## Tasks for this exercise
a – From the Wii U bandwidth discussion, quote the passage between "The size of" and "and higher-dimensional rasterization.", inclusive.
b – Reproduce the lines of the records below with "Madrid" replaced by "Barcelona" and all other wording unchanged.

I dont know where the problem is Megafenix. The eDRAM in WiiU is rumored to be between 35 and 70 GB/s as much i heard. Thats enough. You dont need 500 GB/s... that would be an overkill. And if you remember correctly, Shin'en said in the interview with HD WARRIORS, that bandwidth is not the bottleneck of todays GPU's. Latency is the real problem, and that the WiiU is great at latency.

"

 

that wouldnt do since g-buffer for defered rendering requires lots of bandwidth, and while shinen commented of bandwidth not being a problem on modern hardware, they were refering to the RAM not the Edram.

https://dromble.word...he-wii-u-power/

"

When testing our first code on Wii U we were amazed how much we could throw at it without any slowdowns, at that time we even had zero optimizations. The performance problem of hardware nowadays is not clock speed but ram latency. Fortunately Nintendo took great efforts to ensure developers can really work around that typical bottleneck on Wii U. They put a lot of thought on how CPU, GPU, caches and memory controllers work together to amplify your code speed. For instance, with only some tiny changes we were able to optimize certain heavy load parts of the rendering pipeline to 6x of the original speed, and that was even without using any of the extra cores.

 

"

 

The comment is not refering to the gpu memory and as you know every gpu has their own memory called vram and the wii u edram is basically that, system ram is for other stuff. The bandwidth requirements depend on which techniques you use, if you use forward rendering then you dont need that much memory bandwidth but it costs you lots of processing power, with deffered rendering(confirmed by shinen on fast racing neo) you save up lots of processing power but requires much more memory bandwidth, its a trade-off

here

http://jcgt.org/publ...02/04/paper.pdf

"

The size of the surface attribute buffer—the g-buffer—is typically 16 to 32 bytes per visibility sample in optimized high-quality real-time systems. The DRAM bandwidth consumed in writing this buffer, then reading it for each light pass is signifi- cant, even with only a single light pass. For example, a screen with a four-megapixel display, using four 24-byte samples per pixel at 60 Hz, would consume 46 GB/s of bandwidth, assuming only one lighting pass, just for the uncompressed g-buffer write and subsequent read. Thus, in practice, either anti-aliasing or pixel resolution (or both!) is often sacrificed to maintain high frame rates on economical hardware. This is perhaps the most serious issue with the technique, as low visibility sampling rates confound simple solutions to efficiently rendering partially transparent surfaces, edge anti-aliasing, and higher-dimensional rasterization.

## Data excerpts
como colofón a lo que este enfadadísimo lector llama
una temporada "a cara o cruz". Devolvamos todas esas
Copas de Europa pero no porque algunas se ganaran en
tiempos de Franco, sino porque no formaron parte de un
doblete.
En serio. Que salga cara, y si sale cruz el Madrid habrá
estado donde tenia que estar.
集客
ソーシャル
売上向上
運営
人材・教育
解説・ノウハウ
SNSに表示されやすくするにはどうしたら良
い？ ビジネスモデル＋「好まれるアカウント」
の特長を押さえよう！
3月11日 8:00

## Expected responses
a –
The size of the surface attribute buffer—the g-buffer—is typically 16 to 32 bytes per visibility sample in optimized high-quality real-time systems. The DRAM bandwidth consumed in writing this buffer, then reading it for each light pass is signifi- cant, even with only a single light pass. For example, a screen with a four-megapixel display, using four 24-byte samples per pixel at 60 Hz, would consume 46 GB/s of bandwidth, assuming only one lighting pass, just for the uncompressed g-buffer write and subsequent read. Thus, in practice, either anti-aliasing or pixel resolution (or both!) is often sacrificed to maintain high frame rates on economical hardware. This is perhaps the most serious issue with the technique, as low visibility sampling rates confound simple solutions to efficiently rendering partially transparent surfaces, edge anti-aliasing, and higher-dimensional rasterization.

b –
como colofón a lo que este enfadadísimo lector llama
una temporada "a cara o cruz". Devolvamos todas esas
Copas de Europa pero no porque algunas se ganaran en
tiempos de Franco, sino porque no formaron parte de un
doblete.
En serio. Que salga cara, y si sale cruz el Barcelona habrá
estado donde tenia que estar.
集客
ソーシャル
売上向上
運営
人材・教育
解説・ノウハウ
SNSに表示されやすくするにはどうしたら良
い？ ビジネスモデル＋「好まれるアカウント」
の特長を押さえよう！
3月11日 8:00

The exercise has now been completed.